Introduction to Programming for the Humanities

Objectives


  •  Knowledge


- The fundamental components of a computer and the tools of a software development system;
- The essential constructions of an imperative programming language (Python);
- Fundamental notions of relational databases;
- Some basic concepts involved in the World Wide Web.



  • Application


- Decompose a problem into simpler problems;
- Design an algorithm for solving a simple problem;
- Write a program, making a correct use of the basic constructions of an imperative programming language;
- Test a program in a modern programming environment;
- State a very simple SQL query;
- Access resources available in the network inside a program.



  • Soft-Skills


- Ability to do a programming project, skills in time management.

General characterization

Code

02111012

Credits

10.0

Responsible teacher

Daniel Ribeiro Alves

Hours

Weekly - 3

Total - 280

Teaching language

Portuguese

Prerequisites

N/A

Bibliography

Bonaretti, Serena, "Learn Python with Jupyter", consultado a 12 fevereiro 2025, disponível em https://www.learnpythonwithjupyter.com/.


Brooker, Phillip D., Programming with Python for Social Scientists, Los Angeles, SAGE, 2019.


Costa, Ernesto, Programação em Python - Fundamentos e Resolução de Problemas, Lisboa, FCA, 2015.


Downey, Allen, Think Python: How to Think Like a Computer Scientist, 3.a ed., Boston, O'Reilly Media, 2024.


Guttag, John V., Introduction to Computation and Programming Using Python, Cambridge, MIT Press, 2021. (disponível em http://repo.darmajaya.ac.id/5070/1/Introduction%20to%20Computation%20and%20Programming%20Using%20Python%20by%20John%20V.%20Guttag%20%28z-lib.org%29.pdf)


Kaefer, Frederick; Kaefer, Paul, Introduction to Python Programming for Business and Social Science Applications, Los Angeles, SAGE, 2020.


Karsdorp, Folgert, "Python Programming for the Humanities by Folgert Karsdorp", consultado a 12 fevereiro 2025, disponível em http://www.karsdorp.io/python-course/.


Karsdorp, Folgert; Kestemont, Mike; Riddell, Allen, Humanities Data Analysis: Case Studies with Python, Princeton, Princeton University Press, 2021. (disponível e https://www.humanitiesdataanalysis.org/index.html)

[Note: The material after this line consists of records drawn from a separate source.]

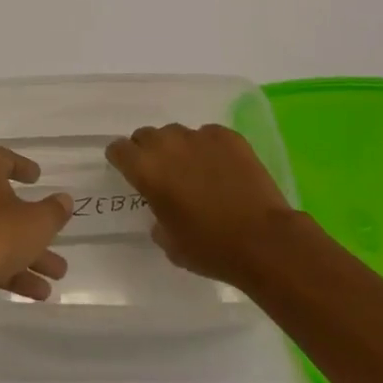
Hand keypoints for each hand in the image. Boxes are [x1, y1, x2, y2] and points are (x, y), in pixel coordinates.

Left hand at [0, 147, 70, 337]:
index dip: (21, 165)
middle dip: (33, 223)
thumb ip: (53, 211)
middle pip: (2, 203)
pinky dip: (10, 270)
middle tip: (56, 234)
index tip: (37, 177)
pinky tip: (38, 293)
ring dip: (28, 253)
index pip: (1, 158)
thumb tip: (63, 199)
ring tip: (58, 274)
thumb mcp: (35, 223)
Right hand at [106, 124, 296, 288]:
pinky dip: (209, 149)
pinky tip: (222, 170)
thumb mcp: (170, 243)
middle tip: (163, 173)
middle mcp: (167, 144)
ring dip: (178, 148)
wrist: (264, 241)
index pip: (118, 149)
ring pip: (177, 133)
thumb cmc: (210, 248)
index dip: (121, 159)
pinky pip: (208, 135)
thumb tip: (162, 209)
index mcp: (146, 169)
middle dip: (149, 151)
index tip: (128, 170)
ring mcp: (199, 136)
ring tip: (195, 171)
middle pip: (146, 136)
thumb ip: (157, 218)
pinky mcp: (227, 136)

Kernighan, Brian W., Understanding the Digital World: What You Need to Know about Computers, the Internet, Privacy, and Security, 2.a ed., Princeton, Princeton University Press, 2021.


Montfort, Nick, Exploratory Programming for the Arts and Humanities, Cambridge, MIT Press, 2021. (disponível em https://archive.org/details/montfort-exploratory-programming-2e/9780262363105/)

Teaching method

Classes will be theoretical and practical. Theoretical classes are focused on problem solving. It begins with the statement of a very concrete problem, which motivates the presentation of a topic in computer systems, a data type or a programming language construction, and ends with the complete source code of a program that solves it. In these, students, based on the concepts presented, design programs that solve simple problems related to the Humanities area. An essential characteristic of this subject is the teaching methodology, which despite covering introductory subjects, is specially adapted to students with the level of maturity expected in a second cycle. In practical classes, students complete the design, implement and test these programs.

Evaluation method

The assessment will be continuous, through:


1) An individual programming assignment, corresponding to 25% of the final grade, to be completed in class on March 7, 2025.

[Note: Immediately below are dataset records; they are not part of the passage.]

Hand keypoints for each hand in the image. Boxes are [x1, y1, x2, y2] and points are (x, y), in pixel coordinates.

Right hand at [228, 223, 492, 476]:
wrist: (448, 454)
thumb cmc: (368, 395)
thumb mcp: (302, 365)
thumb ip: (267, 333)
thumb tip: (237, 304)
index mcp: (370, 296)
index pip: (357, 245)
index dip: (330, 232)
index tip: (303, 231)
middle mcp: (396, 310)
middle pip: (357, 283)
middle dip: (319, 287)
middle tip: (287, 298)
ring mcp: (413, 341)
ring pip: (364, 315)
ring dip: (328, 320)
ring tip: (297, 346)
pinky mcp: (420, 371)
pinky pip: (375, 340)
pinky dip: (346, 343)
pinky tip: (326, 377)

2) Two collaborative programming assignments, in groups of two students, corresponding to 50% of the final grade (25% each assignment), to be carried out in class on April 4th and May 9th, 2025.

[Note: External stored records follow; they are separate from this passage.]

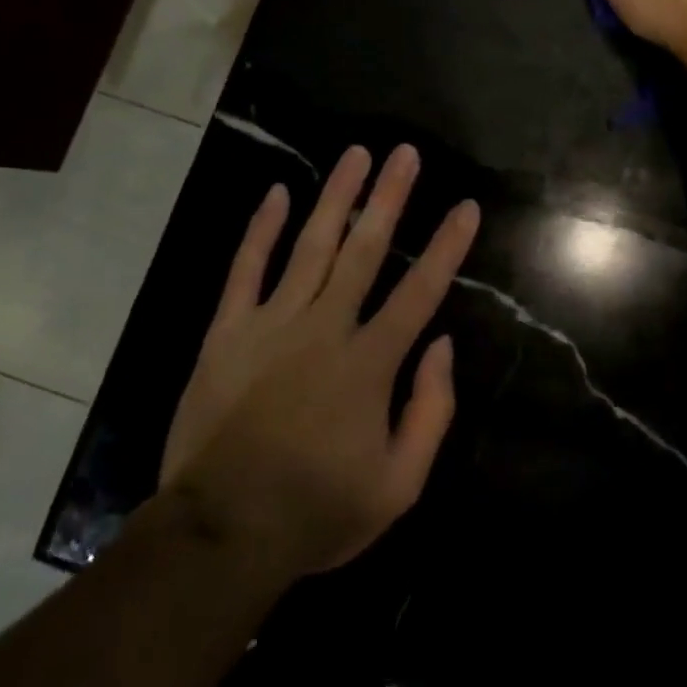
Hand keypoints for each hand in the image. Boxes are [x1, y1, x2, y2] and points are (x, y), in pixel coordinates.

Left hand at [158, 145, 478, 580]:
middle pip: (365, 250)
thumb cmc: (315, 512)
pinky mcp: (228, 331)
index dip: (447, 247)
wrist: (220, 533)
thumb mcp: (397, 487)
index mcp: (369, 363)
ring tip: (356, 154)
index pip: (419, 291)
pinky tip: (277, 192)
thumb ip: (430, 412)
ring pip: (311, 245)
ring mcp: (273, 323)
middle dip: (389, 197)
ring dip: (337, 196)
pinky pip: (246, 269)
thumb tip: (443, 346)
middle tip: (406, 153)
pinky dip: (260, 229)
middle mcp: (325, 327)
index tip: (466, 206)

3) A final exam, corresponding to 25% of the final grade, to be taken in class on May 30, 2025.

Subject matter

1. Introduction:


  1.1. Advantages and limits of programming in the humanities.


  1.2. The Internet and the WWW


2. Problems, algorithms, programs and computers:


  2.1. Objectives and components of a computer system.


  2.2. Levels of abstraction in solving a problem.


  2.3. Program execution. The interpreter.


3. Introduction to Python:


  3.1. Constants, variables and expressions.


  3.2. Numbers and strings.


  3.4. Predefined functions.


  3.5. Assignment and sequence of instructions.


4. Operations and functions with Python:


  4.1. Relational and logical operators. IF statement. FOR cycles. WHILE cycles.


  4.2. Vectors. Matrices. Dictionaries. Life cycle of a program. Ways to test code and errors.


  4.3. Functions. HTTP calls. Files with source code. Introduction to objects.


  4.4. Structures. Description of objects in JSON. Data visualization libraries.


5. Introduction to Data Management:


  5.1. Relational model, relationships, data modeling


  5.2. CRUD operations in SQL.


6. Exemplification of other programming languages ​​and use cases.